A WEEK ago, Four Corners examined how bookmakers were corrupting sport of its innocence.
How a joyous day out for dad and the kids, with the team scarfs and the thermos, was soiled by endless assaults of odds and enticements.
Racing is not regarded with the same fear of corporate bookmaker corruption as footy.
Four Corners seemed to accept that a Tom Waterhouse assault was OK at the racetrack, while being grotesque at the football.
Gambling funds racing, but that doesn't make it the essence of racing. Those who care only about the punt corral racing into a very lonely corner.
Narrow racing only to betting and it becomes irrelevant to a mainstream that is arching passionately against figures such as Waterhouse - seen not as bookmakers but corrupters.
Racing, dead if detached from the rest of the world, still has a pulse, still has a heart.
Women are half the population and a glorious component of horse racing, yet few bet.
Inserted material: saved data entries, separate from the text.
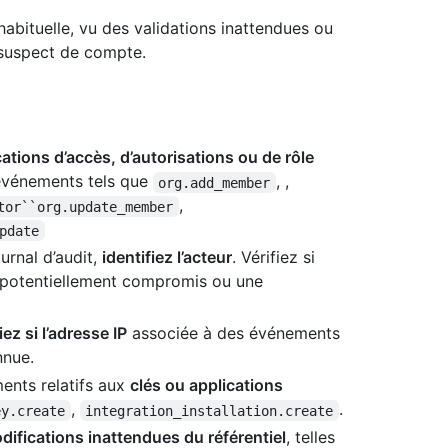
abituelle, vu des validations inattendues ou
suspect de compte.
ations d’accès, d’autorisations ou de rôle
 événements tels que
, ,
org.add_member
,
tor``org.update_member
pdate
urnal d’audit,
identifiez l’acteur
. Vérifiez si
te potentiellement compromis ou une
iez si l’adresse IP
associée à des événements
nnue.
ments relatifs aux
clés ou applications
,
.
ey.create
integration_installation.create
difications inattendues du référentiel
, telles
They dress up, enjoy hanging out at the racetrack bars and lawns and have a gander at the beautiful horses.
A lot of blokes don't bet much at, or on, the races either. When they do, it's for fun, not profit. They work for that. They love the sights and smells of the racetrack, the history of it.
They love the strange hold a horse can have on a grown man, and not necessarily because it landed the quaddie.
Chris Waller has so many horses in work at Rosehill, they are housed in barns the size of aircraft hangars. They are grist for the punting mill.
Waller lost one of his swarm on Saturday, old Rangirangdoo. Rangi was special because he was Waller's first good horse. He even named his horse pool after him.
Waller can be an emotional and sniffling victor - and not because the mugs in the TABs have landed a bet. He was inconsolable after Rangi died.
Almost immediately after Rangi smashed two sesamoids at Doomben, a fan page appeared on Twitter and hundreds, including sad jockeys who had ridden him, offered tributes.
The reaction to Rangi's death proved that while the punt fuels horse racing's engines, other things fuel the interest.